───── Data to examine ─────

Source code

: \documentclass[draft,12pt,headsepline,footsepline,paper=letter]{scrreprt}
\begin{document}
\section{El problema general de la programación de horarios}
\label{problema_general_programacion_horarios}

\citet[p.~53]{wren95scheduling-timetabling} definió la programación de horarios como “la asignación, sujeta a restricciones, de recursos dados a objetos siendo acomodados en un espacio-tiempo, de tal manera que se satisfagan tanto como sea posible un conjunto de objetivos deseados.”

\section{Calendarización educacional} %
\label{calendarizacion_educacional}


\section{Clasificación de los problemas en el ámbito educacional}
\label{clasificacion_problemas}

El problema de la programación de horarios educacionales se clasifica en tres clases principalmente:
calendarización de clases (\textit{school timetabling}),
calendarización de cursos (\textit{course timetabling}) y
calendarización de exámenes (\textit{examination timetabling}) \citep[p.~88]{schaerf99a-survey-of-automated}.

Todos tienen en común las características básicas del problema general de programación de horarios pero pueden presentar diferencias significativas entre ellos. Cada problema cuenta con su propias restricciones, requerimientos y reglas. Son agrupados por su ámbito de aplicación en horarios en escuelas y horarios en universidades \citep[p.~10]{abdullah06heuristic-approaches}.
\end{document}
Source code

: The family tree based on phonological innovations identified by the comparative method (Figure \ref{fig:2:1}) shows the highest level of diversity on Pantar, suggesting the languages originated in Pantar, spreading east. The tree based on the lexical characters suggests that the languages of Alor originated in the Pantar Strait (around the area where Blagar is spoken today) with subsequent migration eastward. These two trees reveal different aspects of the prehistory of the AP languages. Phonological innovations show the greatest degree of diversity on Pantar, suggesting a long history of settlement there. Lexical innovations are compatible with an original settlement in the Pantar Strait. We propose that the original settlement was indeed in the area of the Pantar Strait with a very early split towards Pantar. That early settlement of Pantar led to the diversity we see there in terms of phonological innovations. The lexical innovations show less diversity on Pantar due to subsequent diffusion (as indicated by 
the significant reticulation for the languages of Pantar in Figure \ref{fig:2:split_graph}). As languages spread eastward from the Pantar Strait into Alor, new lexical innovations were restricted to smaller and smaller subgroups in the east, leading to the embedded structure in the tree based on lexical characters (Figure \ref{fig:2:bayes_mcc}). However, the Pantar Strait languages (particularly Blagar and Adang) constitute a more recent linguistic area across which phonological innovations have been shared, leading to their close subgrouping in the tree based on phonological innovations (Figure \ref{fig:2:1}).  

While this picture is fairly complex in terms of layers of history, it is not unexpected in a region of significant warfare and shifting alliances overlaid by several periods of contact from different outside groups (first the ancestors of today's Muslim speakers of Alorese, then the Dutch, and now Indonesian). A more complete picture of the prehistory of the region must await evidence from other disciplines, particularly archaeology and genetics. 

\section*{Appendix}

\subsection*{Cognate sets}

─────

## [Exercise prompt]
Extract all of the data shown above and repeat it verbatim.

## [Answer to this exercise]
Source code

: \documentclass[draft,12pt,headsepline,footsepline,paper=letter]{scrreprt}
\begin{document}
\section{El problema general de la programación de horarios}
\label{problema_general_programacion_horarios}

\citet[p.~53]{wren95scheduling-timetabling} definió la programación de horarios como “la asignación, sujeta a restricciones, de recursos dados a objetos siendo acomodados en un espacio-tiempo, de tal manera que se satisfagan tanto como sea posible un conjunto de objetivos deseados.”

\section{Calendarización educacional} %
\label{calendarizacion_educacional}


\section{Clasificación de los problemas en el ámbito educacional}
\label{clasificacion_problemas}

El problema de la programación de horarios educacionales se clasifica en tres clases principalmente:
calendarización de clases (\textit{school timetabling}),
calendarización de cursos (\textit{course timetabling}) y
calendarización de exámenes (\textit{examination timetabling}) \citep[p.~88]{schaerf99a-survey-of-automated}.

Todos tienen en común las características básicas del problema general de programación de horarios pero pueden presentar diferencias significativas entre ellos. Cada problema cuenta con su propias restricciones, requerimientos y reglas. Son agrupados por su ámbito de aplicación en horarios en escuelas y horarios en universidades \citep[p.~10]{abdullah06heuristic-approaches}.
\end{document}
Source code

: The family tree based on phonological innovations identified by the comparative method (Figure \ref{fig:2:1}) shows the highest level of diversity on Pantar, suggesting the languages originated in Pantar, spreading east. The tree based on the lexical characters suggests that the languages of Alor originated in the Pantar Strait (around the area where Blagar is spoken today) with subsequent migration eastward. These two trees reveal different aspects of the prehistory of the AP languages. Phonological innovations show the greatest degree of diversity on Pantar, suggesting a long history of settlement there. Lexical innovations are compatible with an original settlement in the Pantar Strait. We propose that the original settlement was indeed in the area of the Pantar Strait with a very early split towards Pantar. That early settlement of Pantar led to the diversity we see there in terms of phonological innovations. The lexical innovations show less diversity on Pantar due to subsequent diffusion (as indicated by 
the significant reticulation for the languages of Pantar in Figure \ref{fig:2:split_graph}). As languages spread eastward from the Pantar Strait into Alor, new lexical innovations were restricted to smaller and smaller subgroups in the east, leading to the embedded structure in the tree based on lexical characters (Figure \ref{fig:2:bayes_mcc}). However, the Pantar Strait languages (particularly Blagar and Adang) constitute a more recent linguistic area across which phonological innovations have been shared, leading to their close subgrouping in the tree based on phonological innovations (Figure \ref{fig:2:1}).  

While this picture is fairly complex in terms of layers of history, it is not unexpected in a region of significant warfare and shifting alliances overlaid by several periods of contact from different outside groups (first the ancestors of today's Muslim speakers of Alorese, then the Dutch, and now Indonesian). A more complete picture of the prehistory of the region must await evidence from other disciplines, particularly archaeology and genetics. 

\section*{Appendix}

\subsection*{Cognate sets}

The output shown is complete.